No es fácil su trabajo. Permanecen a la intemperie en condiciones adversas, no tienen horario y viven lejos de sus familias. Están expuestos a accidentes y —lo más dramático— son blanco de grupos criminales que disputan el control de estos territorios. Este, nuestro país de la belleza, es también el más peligroso para quienes cuidan el medio ambiente. Entre enero de 2016 y septiembre de 2024, la Oficina del Alto Comisionado de las Naciones Unidas para los Derechos Humanos verificó 248 homicidios de ambientalistas en Colombia.
Por eso, desde hace más de un año, se tramita en el Congreso un proyecto para dignificar esta labor. La Ley de Guardaparques reconoce su papel como defensores del patrimonio natural y propone garantías laborales, seguridad social, formación técnica y protección frente a las amenazas. Es un paso urgente en un país donde proteger la vida —la humana y la silvestre— se ha vuelto una hazaña solitaria. Sin embargo, el proyecto avanza con lentitud: aún no llega a segundo debate en el Senado. Aquí pasan tantas cosas, todas tan graves, que a la larga es como si no pasara nada.

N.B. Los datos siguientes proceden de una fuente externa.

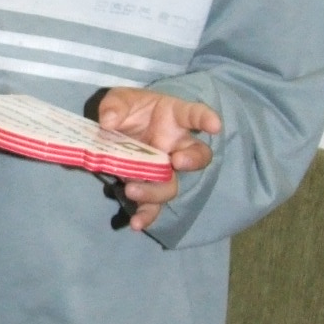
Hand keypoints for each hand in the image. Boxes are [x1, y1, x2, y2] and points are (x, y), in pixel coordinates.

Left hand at [97, 87, 219, 231]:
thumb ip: (115, 106)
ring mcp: (164, 169)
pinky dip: (146, 215)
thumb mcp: (119, 99)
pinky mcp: (148, 186)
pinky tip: (136, 224)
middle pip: (196, 157)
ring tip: (132, 190)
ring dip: (155, 191)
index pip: (195, 114)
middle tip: (177, 161)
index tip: (215, 125)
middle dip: (192, 160)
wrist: (118, 128)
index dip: (206, 119)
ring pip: (171, 185)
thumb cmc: (129, 109)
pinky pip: (152, 205)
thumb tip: (108, 122)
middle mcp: (176, 146)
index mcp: (175, 118)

Los guardaparques no solo protegen árboles, aves o jaguares: cuidan los hilos invisibles que conforman el entramado de la vida. Caminan en silencio por territorios desconocidos; recorren lo remoto, lo intacto, lo olvidado. Reparan lo que otros dañan, registran lo que florece y vigilan lo que persiste: su presencia es una forma de resistencia, y olvidarlos es un acto de ceguera política. Ojalá aprueben la ley y protejan a quienes cuidan la vida.